# Estratto del documento

Adescamento di minorenni. Fattispecie delittuosa autonoma o tentativo di commettere il reato scopo?

29 Agosto 2018

Nella sentenza in commento la Corte affronta la questione, prospettata dalla difesa dell'imputato, dell'illegittimità costituzionale dell'art. 609-undecies c.p. (adescamento di minorenni), introdotto dall'art. 4 lett. z) della l. 172/2012 in attuazione della Convenzione di Lanzarote (sottoscritta nell'ambito del Consiglio d'Europa il 25 ottobre 2007).
Massima

La disciplina del reato di adescamento di minorenni ex art. 609-undeciesc.p. non può ritenersi sospetta di illegittimità costituzionale poiché rispettosa tanto del principio di offensività (artt. 13, 21, 27, 25 Cost.), quanto del principio di determinatezza (art. 25 Cost.) ed è conseguentemente compatibile con il principio di rieducazione della pena ex art. 27, comma 3, Cost., perché punisce con una cornice edittale equa, misurata e proporzionalmente inferiore rispetto a quella prevista per i reati fine, comportamenti idonei a mettere in pericolo un bene giuridico primario, meritevole di intensa tutela.

Il caso

Il tribunale di Udine aveva ritenuto integrata la fattispecie prevista dall'art. 609-undecies c.p., avendo accertato che l'imputato, tramite chat privata, aveva posto in essere condotte di adescamento nei confronti dei minori di anni quattordici con lo scopo di compiere il reato previsto dall'art. 609-quaterc.p. (atti sessuali con infraquattordicenne).

# Da svolgere
Nell'estratto sull'adescamento di minorenni, in che data fu sottoscritta la Convenzione di Lanzarote? Le voci riportate qui non servono.

Voci archiviate
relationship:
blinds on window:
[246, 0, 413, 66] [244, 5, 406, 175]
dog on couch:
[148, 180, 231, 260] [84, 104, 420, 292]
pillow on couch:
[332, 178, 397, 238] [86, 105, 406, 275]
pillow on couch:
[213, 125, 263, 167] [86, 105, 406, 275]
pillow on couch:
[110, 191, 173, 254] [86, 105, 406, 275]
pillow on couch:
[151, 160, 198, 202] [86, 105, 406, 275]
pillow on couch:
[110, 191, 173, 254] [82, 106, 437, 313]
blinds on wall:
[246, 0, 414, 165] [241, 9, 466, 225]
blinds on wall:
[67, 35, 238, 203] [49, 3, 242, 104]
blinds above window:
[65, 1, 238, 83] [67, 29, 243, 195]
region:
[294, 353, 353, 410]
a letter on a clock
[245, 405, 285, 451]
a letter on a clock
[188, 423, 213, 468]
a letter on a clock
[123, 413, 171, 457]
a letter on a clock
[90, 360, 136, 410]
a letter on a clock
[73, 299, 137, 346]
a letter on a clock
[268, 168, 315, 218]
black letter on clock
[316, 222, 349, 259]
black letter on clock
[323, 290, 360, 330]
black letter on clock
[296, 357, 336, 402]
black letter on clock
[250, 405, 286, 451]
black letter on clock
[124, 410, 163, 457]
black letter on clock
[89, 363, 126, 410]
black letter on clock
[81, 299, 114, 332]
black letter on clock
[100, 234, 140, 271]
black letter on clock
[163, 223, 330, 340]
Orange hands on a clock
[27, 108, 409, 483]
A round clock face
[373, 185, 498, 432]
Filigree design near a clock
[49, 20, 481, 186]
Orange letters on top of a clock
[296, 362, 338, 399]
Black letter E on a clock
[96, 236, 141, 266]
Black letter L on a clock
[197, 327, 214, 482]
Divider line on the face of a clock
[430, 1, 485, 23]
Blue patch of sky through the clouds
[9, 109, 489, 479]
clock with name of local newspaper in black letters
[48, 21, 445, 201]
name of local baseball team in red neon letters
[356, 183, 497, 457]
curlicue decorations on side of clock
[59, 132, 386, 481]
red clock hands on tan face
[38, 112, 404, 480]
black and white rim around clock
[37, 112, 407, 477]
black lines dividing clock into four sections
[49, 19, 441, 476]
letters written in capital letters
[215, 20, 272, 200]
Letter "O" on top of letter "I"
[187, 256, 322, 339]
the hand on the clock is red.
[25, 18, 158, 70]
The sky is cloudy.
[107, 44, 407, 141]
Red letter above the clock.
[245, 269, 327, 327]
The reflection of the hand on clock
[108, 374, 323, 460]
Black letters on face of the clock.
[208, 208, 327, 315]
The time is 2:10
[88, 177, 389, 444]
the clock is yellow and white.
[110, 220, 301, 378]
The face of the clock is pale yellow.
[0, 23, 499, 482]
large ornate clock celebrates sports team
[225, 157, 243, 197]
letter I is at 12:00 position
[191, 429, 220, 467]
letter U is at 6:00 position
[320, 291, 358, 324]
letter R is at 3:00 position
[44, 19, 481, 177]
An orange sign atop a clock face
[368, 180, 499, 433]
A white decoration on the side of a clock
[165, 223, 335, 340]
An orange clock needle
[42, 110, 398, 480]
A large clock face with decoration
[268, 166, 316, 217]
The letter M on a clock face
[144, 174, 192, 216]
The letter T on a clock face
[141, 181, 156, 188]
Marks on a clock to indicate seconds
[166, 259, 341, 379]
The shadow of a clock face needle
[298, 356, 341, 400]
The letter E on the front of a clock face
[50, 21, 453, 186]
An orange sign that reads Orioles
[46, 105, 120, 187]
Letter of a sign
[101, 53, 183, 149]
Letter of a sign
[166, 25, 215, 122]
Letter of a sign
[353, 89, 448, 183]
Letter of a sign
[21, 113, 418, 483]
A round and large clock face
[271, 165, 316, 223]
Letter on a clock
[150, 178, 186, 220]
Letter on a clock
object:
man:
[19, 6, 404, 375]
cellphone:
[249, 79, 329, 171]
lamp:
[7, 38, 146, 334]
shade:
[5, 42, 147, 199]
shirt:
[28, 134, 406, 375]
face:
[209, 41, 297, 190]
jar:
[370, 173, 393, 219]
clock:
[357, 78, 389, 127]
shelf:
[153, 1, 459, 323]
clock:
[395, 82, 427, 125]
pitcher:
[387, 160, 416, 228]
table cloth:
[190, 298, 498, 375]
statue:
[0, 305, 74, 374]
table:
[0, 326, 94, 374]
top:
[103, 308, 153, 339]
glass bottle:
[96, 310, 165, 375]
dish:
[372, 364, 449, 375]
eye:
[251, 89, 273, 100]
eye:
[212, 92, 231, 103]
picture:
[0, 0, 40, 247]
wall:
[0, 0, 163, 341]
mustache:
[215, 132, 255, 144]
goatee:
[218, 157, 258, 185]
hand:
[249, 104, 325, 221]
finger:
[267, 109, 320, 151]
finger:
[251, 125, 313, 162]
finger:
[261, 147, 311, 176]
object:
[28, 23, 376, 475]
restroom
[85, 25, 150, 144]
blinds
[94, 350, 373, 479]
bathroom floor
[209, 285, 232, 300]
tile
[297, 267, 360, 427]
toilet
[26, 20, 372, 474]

# Risposta finale
Il 25 ottobre 2007.